#### [Objective 1]
Repeat the part of the passage on contract bundling reviews that runs from "For the purposes" up to and including "it as proposed.".

Because the proposed definition in FAR Part 2 defines a bundled
requirement to include certain task and delivery orders under another
agency's contract, agencies would be required to submit such orders to
PCRs for review, when the orders include bundling.
For the purposes of bundling, the proposed rule now defines a
single contract to include orders placed against an indefinite quantity
contract under a Federal Supply Schedule or a task-order contract or
delivery-order contract awarded by another agency and requires strategy
review when the estimated contract or order value reaches or exceeds
the thresholds. After considering all of the comments on the proposed
single contract definition within the meaning of bundling, the Councils
believe that the amendment effectively implements OMB's recommendation
to compel bundling reviews of task and delivery orders. The Councils
are therefore adopting it as proposed.
2. Comments on Requirement for Bundling Reviews. The Councils
received several comments concerning its proposal to add FAR
7.104(d)(1), requiring bundling reviews of proposed acquisition
strategies or plans. As proposed, that section requires an agency to
coordinate its acquisition strategy or plan with its SBS whenever the
agency's contemplated strategy or plan contemplates award of a contract
or order that exceeds the applicable agency threshold established and
is not set-aside for small businesses. As previously stated, FAR
19.202-1(e) provides a minimum period of no later than 30 days before
the issuance of the solicitation for the agency to coordinate its plan
with the SBS. In addition, under FAR 7.104(d)(1), the SBS is required
to notify the agency OSDBU if the proposed acquisition strategy or plan
includes bundled requirements that the agency has not identified as
bundled or includes unnecessary or unjustified bundling of
requirements. Several commenters proposed exemptions for certain types
of contracts (A-E services, Federal Supply Schedules). One commenter
disagreed with applying contract bundling reviews to contracts (not
orders) under GSA's Multiple Award Schedules (MAS) Program. The
Councils disagree. Contract bundling has been applicable to GSA's
Multiple Award Schedules Program since the FAR and SBA bundling
regulations first became effective. This final rule specifically covers
agency orders under the MAS program and provides more detailed review
of various contract actions at agency-specific thresholds. The strategy
is intended to close loopholes that otherwise would allow certain types
of acquisitions to escape effective review.

(Saved entries)
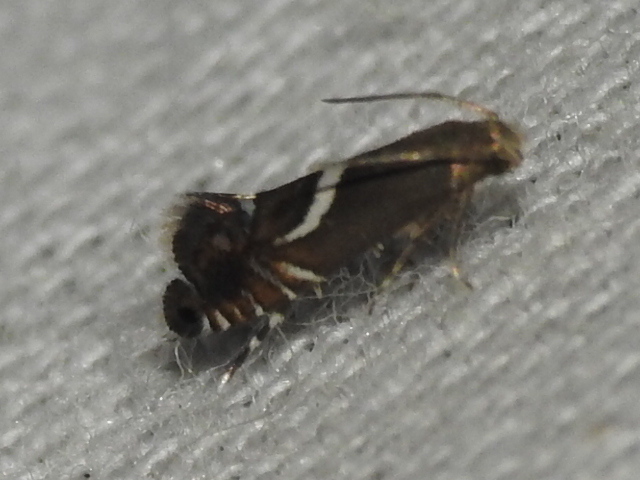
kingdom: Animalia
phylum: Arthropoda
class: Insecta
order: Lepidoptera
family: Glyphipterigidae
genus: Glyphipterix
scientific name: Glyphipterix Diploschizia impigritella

#### [Objective 2]
Rewrite the lines of every record above, changing "scientific name" to "species name" and keeping everything else as it is. Leave the pictures out.

#### [Correct output 1]
For the purposes of bundling, the proposed rule now defines a
single contract to include orders placed against an indefinite quantity
contract under a Federal Supply Schedule or a task-order contract or
delivery-order contract awarded by another agency and requires strategy
review when the estimated contract or order value reaches or exceeds
the thresholds. After considering all of the comments on the proposed
single contract definition within the meaning of bundling, the Councils
believe that the amendment effectively implements OMB's recommendation
to compel bundling reviews of task and delivery orders. The Councils
are therefore adopting it as proposed.

#### [Correct output 2]
kingdom: Animalia
phylum: Arthropoda
class: Insecta
order: Lepidoptera
family: Glyphipterigidae
genus: Glyphipterix
species name: Glyphipterix Diploschizia impigritella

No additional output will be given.